White House condemns deadly attacks on Kuwait, Tunisia & France

The death toll from the Tunisia hotel shooting attack has risen to 37.

A Tunisian security member stands next to a swimming pool at the resort town of Sousse, a popular tourist destination 140 kilometres south of the Tunisian capital, on 26 June, 2015, following a shooting attack. Picture: AFP.

JOHANNESBURG - The White House says US security officials are offering assistance to countries affected by today's deadly terror attacks.

37 people were gunned down at a popular hotel in Tunisia this afternoon, while 25 worshippers were killed by a suicide bomber at a mosque in Kuwait and one person was killed and two were wounded in an attack on a gas factory in France.

At the same time, 145 died in an attack in Syria today.

The White House has described the attacks in Kuwait, Tunisia and France as 'heinous acts of terror'.

Staff members at the Tunisia hotel say the gunmen were dressed as tourists and used Kalashnikov rifles to kill the guests.

There were three attackers, one of whom was killed; one was arrested and the other escaped.

Tunisians, Britons, Germans and Belgians and at least one Irish citizen are among the dead.

One man said he heard gun shots next thing he knew he was shot.

"I looked at my wife and she got up and ran.
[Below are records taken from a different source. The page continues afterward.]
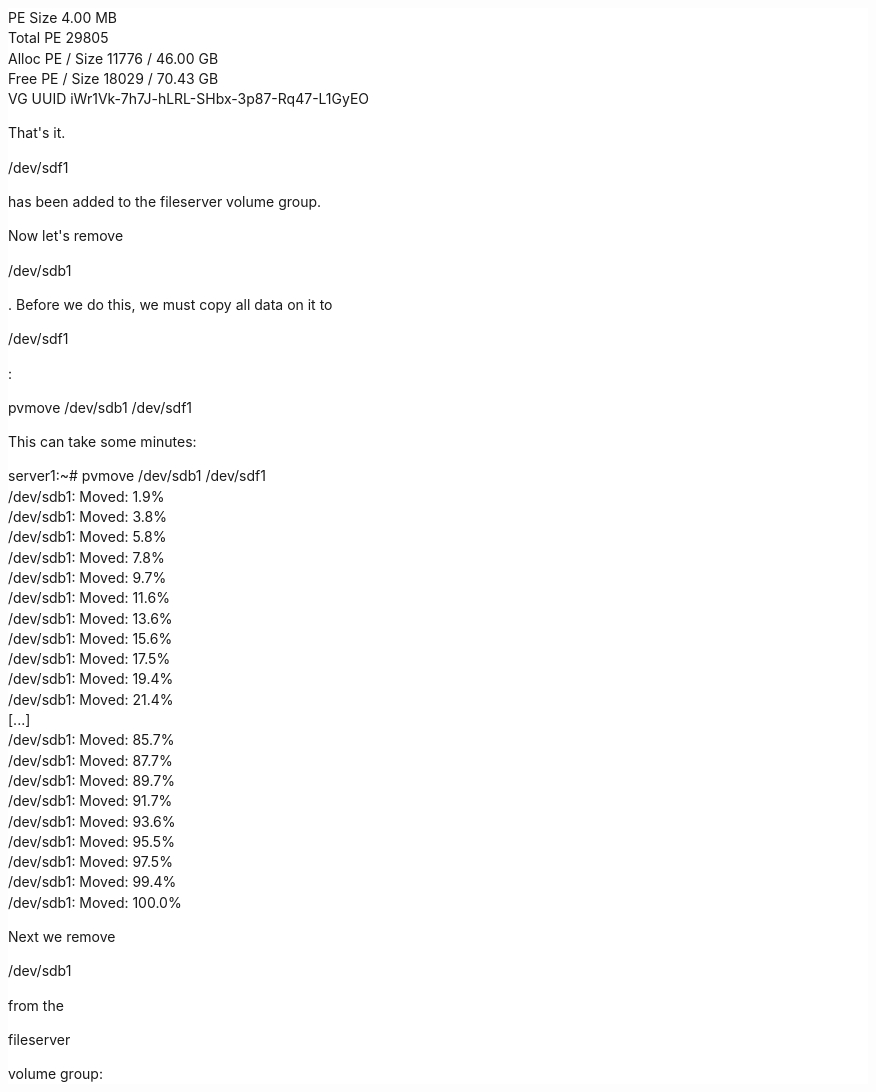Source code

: PE Size 4.00 MB<br>
Total PE 29805<br>
Alloc PE / Size 11776 / 46.00 GB<br>
Free PE / Size 18029 / 70.43 GB<br>
VG UUID iWr1Vk-7h7J-hLRL-SHbx-3p87-Rq47-L1GyEO

That's it. 

<span class="system">/dev/sdf1</span>

 has been added to the fileserver volume group.

Now let's remove 

<span class="system">/dev/sdb1</span>

. Before we do this, we must copy all data on it to 

<span class="system">/dev/sdf1</span>

:

pvmove /dev/sdb1 /dev/sdf1

This can take some minutes:

server1:~# pvmove /dev/sdb1 /dev/sdf1<br>
/dev/sdb1: Moved: 1.9%<br>
/dev/sdb1: Moved: 3.8%<br>
/dev/sdb1: Moved: 5.8%<br>
/dev/sdb1: Moved: 7.8%<br>
/dev/sdb1: Moved: 9.7%<br>
/dev/sdb1: Moved: 11.6%<br>
/dev/sdb1: Moved: 13.6%<br>
/dev/sdb1: Moved: 15.6%<br>
/dev/sdb1: Moved: 17.5%<br>
/dev/sdb1: Moved: 19.4%<br>
/dev/sdb1: Moved: 21.4%<br>
[...]<br>
/dev/sdb1: Moved: 85.7%<br>
/dev/sdb1: Moved: 87.7%<br>
/dev/sdb1: Moved: 89.7%<br>
/dev/sdb1: Moved: 91.7%<br>
/dev/sdb1: Moved: 93.6%<br>
/dev/sdb1: Moved: 95.5%<br>
/dev/sdb1: Moved: 97.5%<br>
/dev/sdb1: Moved: 99.4%<br>
/dev/sdb1: Moved: 100.0%

Next we remove 

<span class="system">/dev/sdb1</span>

 from the 

<span class="system">fileserver</span>

 volume group:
And as I turned the bullet just hit me in my arm and I just ran to the sea. My wife ran into the hotel and I saw the gunmen firing shots randomly at people lying on the sunbeds on the beach."

There's now a security lock down in Sousse following the deadly attack on the beach side hotel in the popular resort, an interior ministry spokesman said.

Police were still clearing the area around the Imperial Marhaba Hotel and the body of one gunman lay at the scene with a Kalashnikov assault rifle after he was shot in an exchange of gunfire, a security source at the scene said.

No one immediately claimed the attack, but Islamist jihadists have attacked North African tourist sites before, seeing them as legitimate targets because of their open Western lifestyles and tolerance of alcohol.

The shooting came just a short while after 25 worshippers were killed in a suicide bombing during Friday prayers in a Kuwait mosque.

More than 200 others were wounded.

Kuwaiti parliament member Khalil al-Salih said worshippers were kneeling in prayer when a suicide bomber walked into the Imam al-Sadeq Mosque side and blew himself up, destroying walls and the ceiling.

"It was obvious from the suicide bomber's body that he was young. He walked into the prayer hall during sujood (kneeling in prayer), he looked ...in his 20s, I saw him with my own eyes," he told Reuters by telephone.

"The explosion was really hard. The ceiling and wall got destroyed," he said, adding that more than 2,000 people from the Shi'ite Ja'afari sect were praying at the mosque.

The Interior Ministry told citizens to stay away from the scene to allow authorities to investigate.

In a statement released this afternoon, the Islamic State claimed responsibility for the attack.

In Syria the Observatory for Human Rights claims 145 civilians were killed in a raid by the Islamic State in Kobani.

The attack on the predominantly Kurdish town of Kobani and the nearby village of Brakh Bootan marked the biggest single massacre of civilians by Islamic State in Syria since it killed hundreds of members of the Sunni Sheitaat tribe last year, Rami Abdulrahman, who runs the Observatory, said.

The assault included at least three suicide car bombs. The dead included the elderly, women and children, he said.

The Islamic State fighters were reported to number in the dozens and entered the town in five cars disguised as members of the YPG and Syrian rebel groups.

In their other assault on Friday, Islamic State fighters clashed with Syrian government forces in the south of Hasaka for a second day and shells hit areas in the center, the Observatory said.

In France, a man was decapitated when two men rammed a delivery vehicle into a gas factory in Grenoble, wounding several others.

Government has stepped up security across France after a suspected Islamist terrorist attack near the town of Lyon.

It's now being reported that the person found beheaded was in fact the manager of the man suspected of ramming a vehicle into canisters causing an explosion.

Witnesses reported hearing a number of explosions inside the premises.

At least four man has been arrested and is being held by police.

French President Francois Hollande cut short a visit to a European Union summit in Belgium to return home.

A decapitated body covered in Arabic writing was found at a US gas company after the deadly explosion.

The White House has described the attacks in Kuwait, Tunisia and France as "heinous acts of terror".

"The United States condemns in the strongest terms the terrorist attacks in France, Kuwait, and Tunisia today," it said in a statement. "Our thoughts and prayers are with the victims of these heinous attacks, their loved ones, and the people of all three countries."